I used to work on my own, predominantly, in the spare room (then the loft when first child moved in the room). I worked almost rigidly 9.30 to 5.15, closing the loft as I departed. This was timed around the paid-for nursery. I got a bit more flexible as the kids got older, picking them up from school and playing with them. I had days off on school trips and got involved with parents groups.
Very rapidly something changed. It was not just my family circumstances. There was a point when there was no point phoning anyone on Friday afternoon as they would either have gone home, be in the pub or be back from the pub and too squiffy to make any sense.

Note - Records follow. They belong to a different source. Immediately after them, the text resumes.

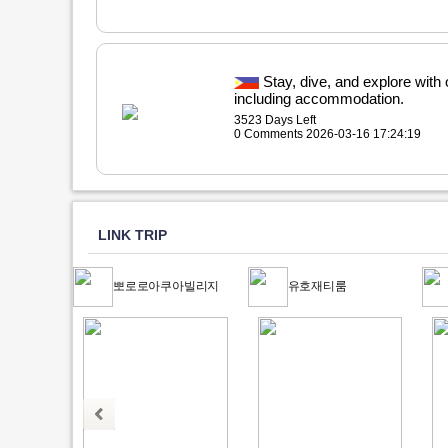
Stay, dive, and explore with
including accommodation.
3523 Days Left
0 Comments 2026-03-16 17:24:19
LINK TRIP
뽀로로아쿠아빌리지
유호재티룸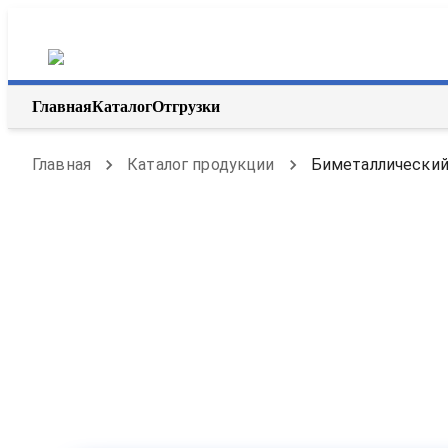
Главная
Каталог
Отгрузки
Главная
Каталог продукции
Биметаллический 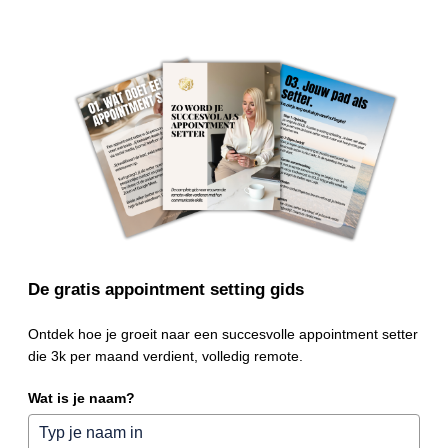
De gratis appointment setting gids
Ontdek hoe je groeit naar een succesvolle appointment setter
die 3k per maand verdient, volledig remote.
Wat is je naam?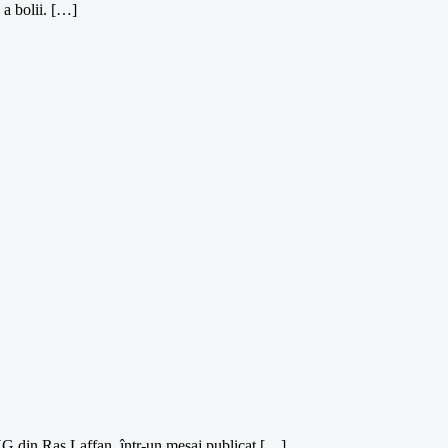
a bolii. […]
G din Ras Laffan, într-un mesaj publicat […]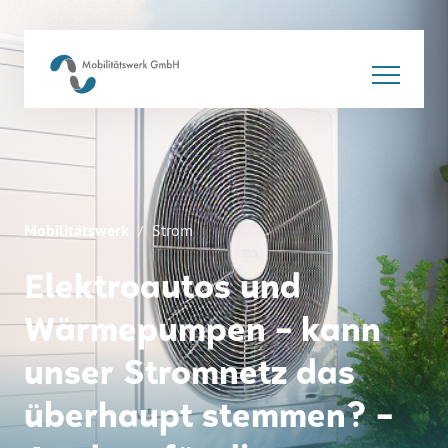
Mobilitätswerk
Strom
Elektroautos und
Wärmepumpen – kann
unser Stromnetz das
überhaupt stemmen? –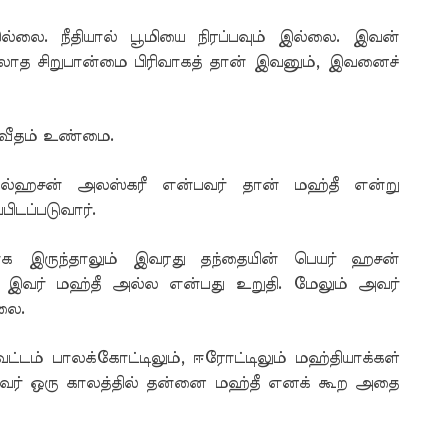
லை. நீதியால் பூமியை நிரப்பவும் இல்லை. இவன்
லாத சிறுபான்மை பிரிவாகத் தான் இவனும், இவனைச்
வீதம் உண்மை.
அல்ஹசன் அலஸ்கரீ என்பவர் தான் மஹ்தீ என்று
பிடப்படுவார்.
ாக இருந்தாலும் இவரது தந்தையின் பெயர் ஹசன்
 இவர் மஹ்தீ அல்ல என்பது உறுதி. மேலும் அவர்
லை.
ட்டம் பாலக்கோட்டிலும், ஈரோட்டிலும் மஹ்தியாக்கள்
ுவர் ஒரு காலத்தில் தன்னை மஹ்தீ எனக் கூற அதை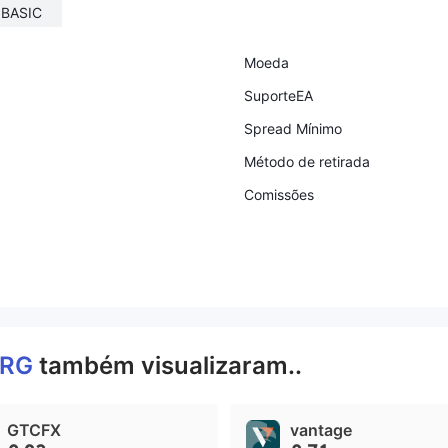
BASIC
Moeda
SuporteEA
Spread Mínimo
Método de retirada
Comissões
RG
também visualizaram..
GTCFX
vantage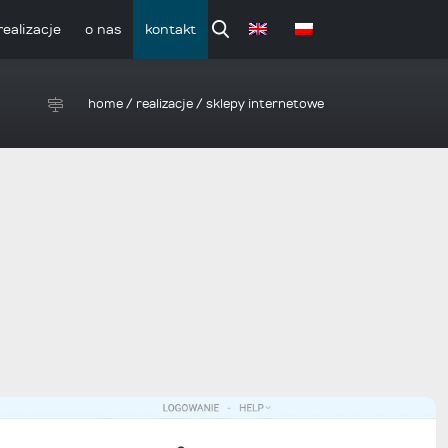
realizacje
o nas
kontakt
home
/
realizacje
/
sklepy internetowe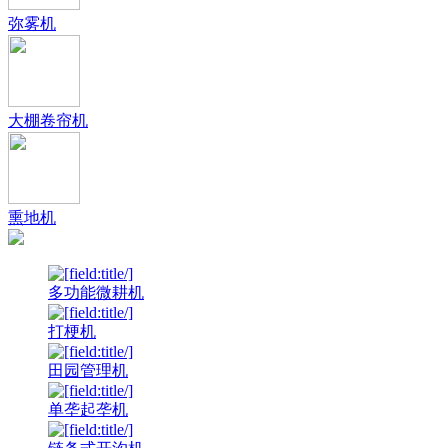
弥雾机
大棚卷帘机
熏地机
多功能微耕机
打梗机
田园管理机
单垄起垄机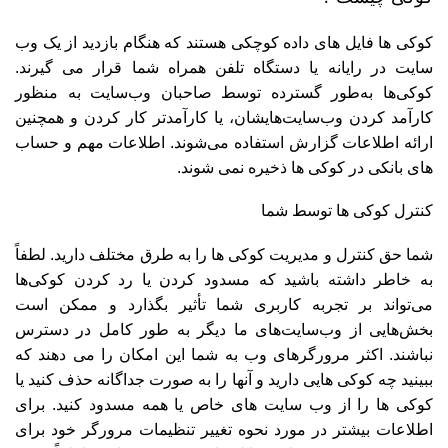
کوکی ها فایل های داده کوچکی هستند که هنگام بازدید از یک وب
سایت در رایانه یا دستگاه تلفن همراه شما قرار می گیرند.
کوکی‌ها به‌طور گسترده توسط صاحبان وب‌سایت به منظور
کارآمد کردن وب‌سایت‌هایشان، یا کارآمدتر کار کردن و همچنین
ارائه اطلاعات گزارش استفاده می‌شوند. اطلاعات مهم و حساب
های بانکی در کوکی ها ذخیره نمی شوند.
کنترل کوکی ها توسط شما
شما حق کنترل و مدیریت کوکی ها را به طرق مختلف دارید. لطفاً
به خاطر داشته باشید که مسدود کردن یا رد کردن کوکی‌ها
می‌تواند بر تجربه کاربری شما تأثیر بگذارد و ممکن است
بخش‌هایی از وب‌سایت‌های ما دیگر به طور کامل در دسترس
نباشند. اکثر مرورگرهای وب به شما این امکان را می دهند که
ببینید چه کوکی هایی دارید و آنها را به صورت جداگانه حذف کنید یا
کوکی ها را از وب سایت های خاص یا همه مسدود کنید. برای
اطلاعات بیشتر در مورد نحوه تغییر تنظیمات مرورگر خود برای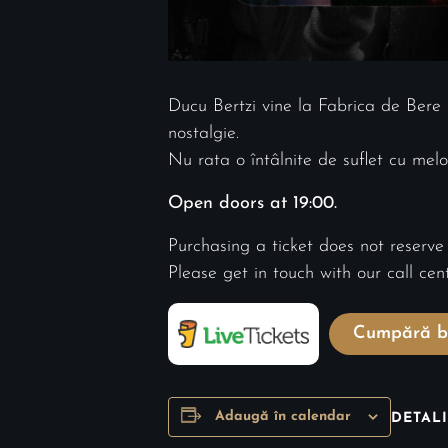
Ducu Bertzi vine la Fabrica de Bere 
nostalgie.
Nu rata o întâlnite de suflet cu melo
Open doors at 19:00.
Purchasing a ticket does not reserve
Please get in touch with our call ce
Cumpără bi
Adaugă în calendar
DETALI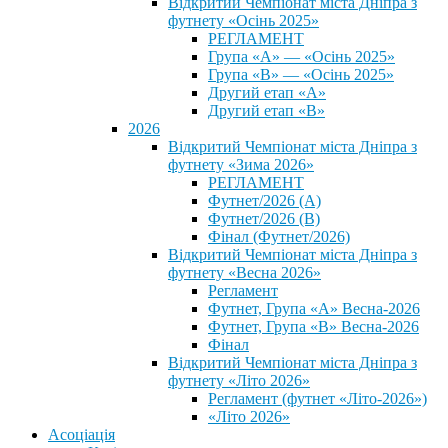
Відкритий Чемпіонат міста Дніпра з
футнету «Осінь 2025»
РЕГЛАМЕНТ
Група «А» — «Осінь 2025»
Група «В» — «Осінь 2025»
Другий етап «А»
Другий етап «В»
2026
Відкритий Чемпіонат міста Дніпра з
футнету «Зима 2026»
РЕГЛАМЕНТ
Футнет/2026 (А)
Футнет/2026 (В)
Фінал (Футнет/2026)
Відкритий Чемпіонат міста Дніпра з
футнету «Весна 2026»
Регламент
Футнет, Група «А» Весна-2026
Футнет, Група «В» Весна-2026
Фінал
Відкритий Чемпіонат міста Дніпра з
футнету «Літо 2026»
Регламент (футнет «Літо-2026»)
«Літо 2026»
Асоціація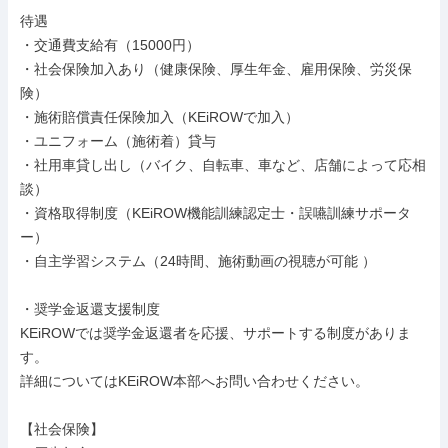
待遇

・交通費支給有（15000円）

・社会保険加入あり（健康保険、厚生年金、雇用保険、労災保
険）

・施術賠償責任保険加入（KEiROWで加入）

・ユニフォーム（施術着）貸与

・社用車貸し出し（バイク、自転車、車など、店舗によって応相
談）

・資格取得制度（KEiROW機能訓練認定士・誤嚥訓練サポータ
ー）

・自主学習システム（24時間、施術動画の視聴が可能 ）

・奨学金返還支援制度

KEiROWでは奨学金返還者を応援、サポートする制度がありま
す。

詳細についてはKEiROW本部へお問い合わせください。

【社会保険】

You could safely offer to be available outside normal hours because hardly anybody ever took you up on the offer. Suddenly, every waking hour is potential work time. An email on Friday at 5pm would be answered Monday.
Now an email at 7pm Friday will be answered that night, or Saturday morning. So it’s not just me who is available more hours, but all the people with whom I need to interact to get my job done (with the exception of anyone who works for communications company - BT, Virgin Media, Vodafone etc - as they are available less and less of the time and never when there is a fault).
Nowadays I might be out in my garage, tinkering with motorbikes when a call comes in. I can check emails on my phone (wiping my oily hands first, of course) and so on. But also, my wife has done fewer and fewer shifts and more home working, so we spend many weeks side by side all day. We get up from the same bed, walk the dog together, then spend the day next to each other, lunch together, walk the dog again, have dinner together and veg out for evening together with a final dog walk then bed. That would probably put a lot of strain on many couples but it seems to work for us.
FleetStreet started the idea of meeting sometimes. On other fora (I’d normally says forums but here I’d be picked up) we started this too and I have made life-long friends among motorcyclists I have initially met online as wells journalists. A noisy neighbour dispute brought lost of neighbours together in my street so there dis a community here that meets and pops round for tea and coffee regularly too. Working in the garage, on the street, means I get to meet people and strike up conversions (having a zebra-striped motorbike tends to prompt complete stranger into conversation).
I still do trips away and some shifts and some days teaching etc. I ran a website for AOL using entirely freelances. It was an interesting experiment and we did a good job but ultimately, as a management experiment, it failed and AOL eventually took the editor role in-house. I didn’t want the job, so I went in several days a week for a while, helped merge the site, set up the new one and even launched it before handing over. There’s a lot to be said for an office environment and I’d certainly consider it.
But a balance between the home and office would be important.